← All Projects

2023

Self-Supervised Graph Neural Networks for Blockchain Analytics

Built end-to-end GNN pipelines for Cardano (500M+ nodes) and Ethereum (3B+ nodes), producing unsupervised node embeddings that power entity resolution, Sybil detection, wallet profiling, and token analysis, all without labeled data.

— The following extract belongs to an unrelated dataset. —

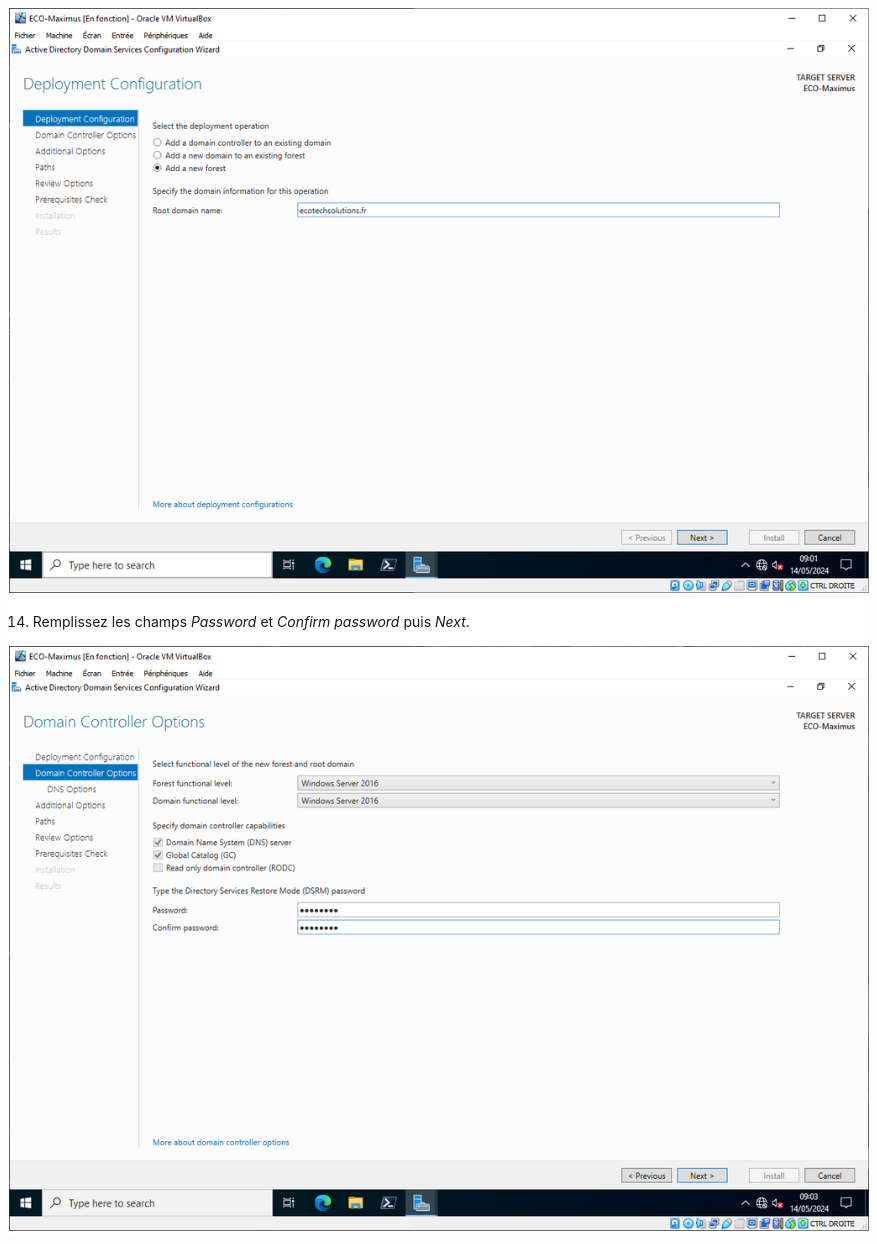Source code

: ![AD](./ressource/S09/images/maximus/Maximus_AD_13.PNG)

14. Remplissez les champs *Password* et *Confirm password* puis *Next*.

![AD](./ressource/S09/images/maximus/Maximus_AD_14.PNG)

Graph Neural NetworksPyTorch GeometricRustSelf-Supervised LearningCardanoEthereum

The Challenge

Blockchain analytics at scale demands understanding billions of interconnected transactions, wallets, and contracts. Traditional heuristics fail to capture the complex relational patterns needed for entity resolution, fraud detection, and behavioral analysis. Labeled training data is scarce or nonexistent, yet the graph structure itself encodes rich behavioral signals waiting to be extracted.

The Approach

Developed two full pipelines: one for Cardano's UTXO model and one for Ethereum's account model. Both produce dense vector embeddings for every node (wallet, transaction, contract, block) using self-supervised learning: the models learn entirely from graph structure without any labeled data. On Cardano, UTXO flow graphs trace fund movements across three founding entities (IOG, CF, Emurgo) to map convergence and mixing patterns. On Ethereum, a custom Rust ETL (streaming, O(1) memory) builds heterogeneous graphs with 4 node types and 23 edge types, including 17 bot-detection features on EOA nodes and DeFi primitives (DEX swaps, liquidity events, token transfers). Three self-supervised GNN architectures train on this graph: BGRL learns by comparing augmented views of the same graph without negative samples, GraphMAE reconstructs masked node features, and HGOT aligns semantic meta-path views via optimal transport. All three produce 128-dimensional embeddings that capture behavioral fingerprints. Wallets that behave similarly end up close together in embedding space.

The Results

The resulting embeddings unlock downstream tasks that would be impossible with rule-based methods: entity resolution (clustering wallets belonging to the same actor), Sybil detection (identifying coordinated bot networks via same-block activity patterns), hot wallet profiling (scoring traders by realized PnL and win rate), token appreciation prediction (surfacing tokens held by smart money), rug-pull detection (flagging serial deployers and early insider dumps), and CEX identification (detecting exchange consolidation patterns). The Cardano pipeline processes 88GB+ of UTXO data with zero-deadlock multithreading; the Ethereum pipeline targets the full chain at 3B+ nodes and 15B+ edges with a streaming Rust ETL that achieves 60% memory reduction through hashed address storage.